Requirement: Lines with the word "nose": copy all of them from the entries below.

Skeletal landmark data:
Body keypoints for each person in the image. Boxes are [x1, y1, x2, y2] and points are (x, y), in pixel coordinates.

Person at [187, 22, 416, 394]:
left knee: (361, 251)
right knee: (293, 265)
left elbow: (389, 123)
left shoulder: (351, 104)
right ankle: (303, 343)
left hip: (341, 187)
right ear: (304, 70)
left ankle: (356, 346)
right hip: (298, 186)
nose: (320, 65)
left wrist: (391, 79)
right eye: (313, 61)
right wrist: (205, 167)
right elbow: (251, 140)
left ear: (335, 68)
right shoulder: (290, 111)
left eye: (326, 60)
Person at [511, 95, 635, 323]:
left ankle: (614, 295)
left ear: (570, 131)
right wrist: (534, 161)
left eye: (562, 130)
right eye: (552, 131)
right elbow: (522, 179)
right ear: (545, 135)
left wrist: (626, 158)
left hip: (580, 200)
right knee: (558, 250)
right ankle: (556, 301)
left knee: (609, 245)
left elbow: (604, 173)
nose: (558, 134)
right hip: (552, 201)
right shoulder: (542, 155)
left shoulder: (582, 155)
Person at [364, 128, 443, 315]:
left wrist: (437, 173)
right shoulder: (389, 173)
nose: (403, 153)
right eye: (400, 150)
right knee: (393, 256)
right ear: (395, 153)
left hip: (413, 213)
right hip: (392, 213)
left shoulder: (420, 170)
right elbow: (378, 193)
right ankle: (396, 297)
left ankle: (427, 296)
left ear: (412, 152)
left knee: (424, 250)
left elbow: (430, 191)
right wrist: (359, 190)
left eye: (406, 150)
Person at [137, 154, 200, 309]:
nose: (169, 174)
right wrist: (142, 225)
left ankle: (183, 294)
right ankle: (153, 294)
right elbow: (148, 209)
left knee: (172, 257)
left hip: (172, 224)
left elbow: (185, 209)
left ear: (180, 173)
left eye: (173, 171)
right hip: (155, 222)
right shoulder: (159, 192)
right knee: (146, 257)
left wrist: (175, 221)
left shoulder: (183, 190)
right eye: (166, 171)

--

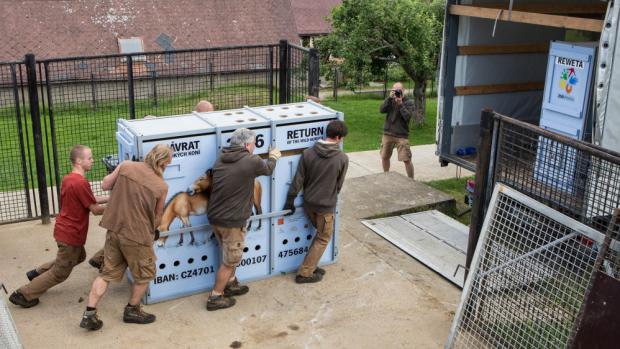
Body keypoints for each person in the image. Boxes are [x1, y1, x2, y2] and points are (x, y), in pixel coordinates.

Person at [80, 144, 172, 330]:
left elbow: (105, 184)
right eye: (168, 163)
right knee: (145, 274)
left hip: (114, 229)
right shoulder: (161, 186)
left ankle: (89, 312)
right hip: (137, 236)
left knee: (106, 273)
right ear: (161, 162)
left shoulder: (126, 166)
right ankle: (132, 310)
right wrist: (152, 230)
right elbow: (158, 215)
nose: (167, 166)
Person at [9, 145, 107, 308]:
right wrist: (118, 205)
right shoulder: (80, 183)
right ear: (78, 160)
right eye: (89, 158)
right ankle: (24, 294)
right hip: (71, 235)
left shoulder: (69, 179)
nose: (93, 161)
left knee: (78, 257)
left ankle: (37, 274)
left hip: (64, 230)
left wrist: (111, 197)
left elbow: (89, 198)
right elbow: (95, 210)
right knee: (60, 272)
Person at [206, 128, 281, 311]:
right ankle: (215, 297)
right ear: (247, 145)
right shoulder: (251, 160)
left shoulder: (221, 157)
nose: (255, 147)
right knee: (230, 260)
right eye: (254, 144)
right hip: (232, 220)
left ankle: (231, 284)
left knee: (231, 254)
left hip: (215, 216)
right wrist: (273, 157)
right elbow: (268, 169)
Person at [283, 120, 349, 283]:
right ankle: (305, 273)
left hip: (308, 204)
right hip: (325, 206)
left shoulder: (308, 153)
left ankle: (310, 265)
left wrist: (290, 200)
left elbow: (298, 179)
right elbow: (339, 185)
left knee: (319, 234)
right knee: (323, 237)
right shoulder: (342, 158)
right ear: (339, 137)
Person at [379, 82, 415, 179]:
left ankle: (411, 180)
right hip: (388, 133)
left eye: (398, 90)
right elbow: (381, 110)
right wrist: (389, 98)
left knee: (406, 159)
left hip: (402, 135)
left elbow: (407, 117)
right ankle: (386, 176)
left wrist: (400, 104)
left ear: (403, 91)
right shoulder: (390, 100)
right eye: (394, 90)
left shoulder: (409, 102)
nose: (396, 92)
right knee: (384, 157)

* * *

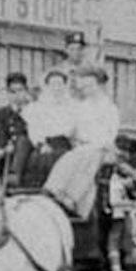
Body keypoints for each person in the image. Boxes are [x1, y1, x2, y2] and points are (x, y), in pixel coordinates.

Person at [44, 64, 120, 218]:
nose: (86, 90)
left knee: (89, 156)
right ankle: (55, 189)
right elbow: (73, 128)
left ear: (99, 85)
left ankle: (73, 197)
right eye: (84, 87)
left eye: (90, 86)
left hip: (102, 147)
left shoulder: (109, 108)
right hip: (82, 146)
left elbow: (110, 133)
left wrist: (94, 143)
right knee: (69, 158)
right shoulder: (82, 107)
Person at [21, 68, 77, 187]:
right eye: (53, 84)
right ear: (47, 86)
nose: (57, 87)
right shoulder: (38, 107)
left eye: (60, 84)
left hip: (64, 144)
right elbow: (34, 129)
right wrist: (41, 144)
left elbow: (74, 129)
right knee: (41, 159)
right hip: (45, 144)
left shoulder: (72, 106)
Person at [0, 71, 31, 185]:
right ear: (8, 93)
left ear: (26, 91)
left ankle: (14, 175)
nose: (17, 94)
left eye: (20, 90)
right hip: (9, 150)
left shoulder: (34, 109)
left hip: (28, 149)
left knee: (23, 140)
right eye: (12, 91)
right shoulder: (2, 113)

Reply to the exercise:
nose: (320, 65)
nose: (558, 134)
nose: (403, 153)
nose: (169, 174)
nose: (167, 166)
nose: (93, 161)
nose: (255, 147)
nose: (396, 92)
nose: (86, 90)
nose: (57, 87)
nose: (17, 94)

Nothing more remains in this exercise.